STA, 19 April 2019 – The left-leaning Mladina is critical of Slovenia's reluctance to protect its national interests in a commentary accompanying revelations about connections between the European Commission, the Hungarian government and a bank vying to take over Abanka. The weekly underlines that strong financial institutions are the backbone of a sovereign country.

Editor-in-chief Grega Repovž says that a journalist of Mladina found new connections between the Hungarian government and a Hungarian official at the European Commission who insisted that Slovenia privatise its banks.

The situation is becoming increasingly problematic because the revelations trigger doubts about the actions of those involved in Slovenia, as well as the expertise of the European Commission.

Mladina shows connection between the Hungarian government led by Viktor Orban and István P. Székely, who works for the commission, also highlighting the efforts of Hungarian OTP bank to take over Abanka, which is being privatised.

It wonders why the Hungarian Imre Balogh, who also has links to the Orban government, was appointed the CEO of Slovenian bad bank in 2015 and why Laszlo Urban, a member of Orban's party Fidesz, was appointed a member of the NLB supervisory board in 2016.

"What sort of network has the Hungarian government already woven in Slovenia, apart from the obvious links to the Democrats (SDS) and the media it bought from it?" the weekly wonders, adding that Ambassador Edit Szilágyiné Bátorfi had met privately with Slovenia's central bank governor Boštjan Vasle.

The world is changing and countries are pursuing increasingly selfish interests. "Small countries, above all, need to think very carefully about future relations and how to position themselves today to be safe from turbulence in the future."

But Slovenia does not have many experts capable of thinking so far in advance, Mladina says under the headline Time for the Wise.

Strong banks and financial institutions are the backbone of a country but the incumbent government does not seem to be aware of this.

It has not stopped the privatisation of Abanka although countries are fighting for "the last segment of Slovenia's financial backbone" in plain sight.

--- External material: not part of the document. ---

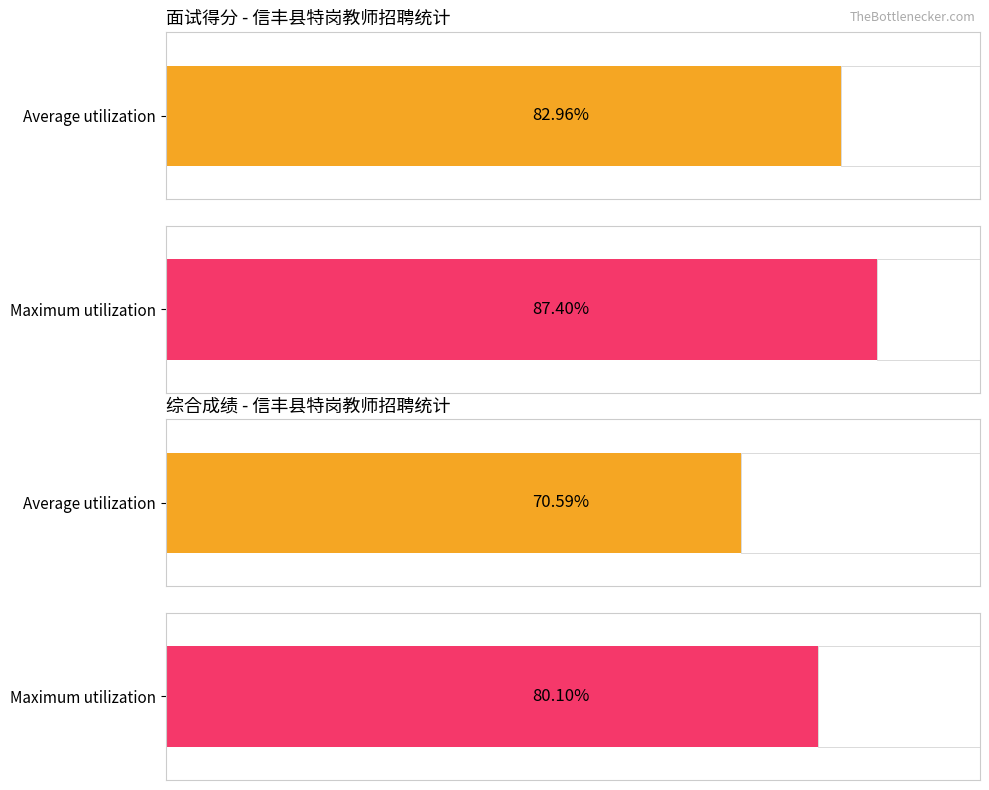

Rank the series by their average value, from lowest to highest.

综合成绩, 面试得分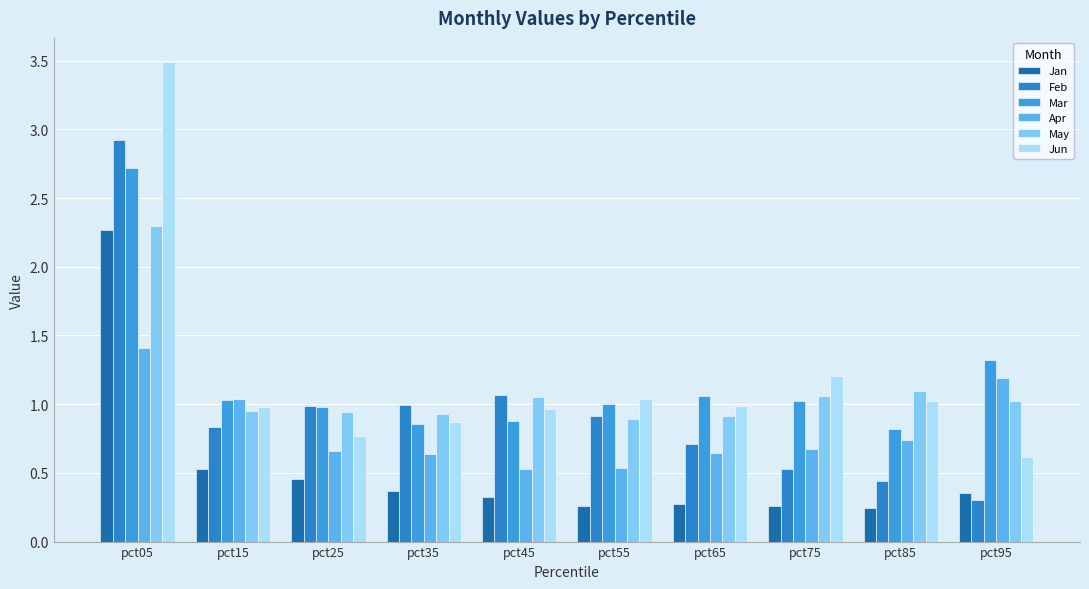

Rank the series at pct05 from highest to lowest value.

Jun, Feb, Mar, May, Jan, Apr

Demokracija: Politicians should not speak of media freedom

STA, 18 April 2019 – The right-leaning Demokracija says in its latest commentary that the concern for freedom of the press expressed by ruling politicians in the wake of the alleged pressures on the private broadcaster POP TV should be taken with a grain of salt, adding that journalists should actually be worried about politicians who are doing that.

The ruling politicians were quick to swear on democracy and presented themselves as defenders of media independence from politics and capital, but this care of politicians for freedom of the press should raise concern among journalists.

Friday's editorial headlined Riders of Freedom notes that, for instance, MEP Tanja Fajon of the coalition Social Democrats (SD) said on Twitter that "if there is no democracy, there could be no media freedom".

Fajon's idea that democracy ensures freedom of the press is wrong. It is the opposite: freedom of the press, individuals, expression and economy can ensure democracy, which manifests itself in various forms, the editor-in-chief of the right-leaning weekly, Jože Biščak, argues.

Slovenia has around 20,000 laws and by-laws and also has media legislation. "What is regulated by law cannot be free. The media are therefore not free, they are regulated. And the government will make media legislation only stricter."

Some have gone as far as proposing licences for journalists, which would be a very totalitarian thing, as an "expert committee" appointed by politicians would determine who is journalist and who is not.

They say this is a method to fight bad journalism, protect the public from fake media and fake journalists, and improve media professionalism. But this has no basis in reality, as despite the increasing regulation, there are a lot more media outlets today, and they are much more accessible to an average citizen.

"It is not up to the state or politicians to recognise the legitimacy of the media, it is up to every individual to choose freely what sources and media they will believe. This is how it goes in free societies."

Biščak concludes by saying that those who think that the majority of Slovenian citizens are not capable of differentiating between disinformation and information and that politics could "help" them in that, are inclined to dictatorship.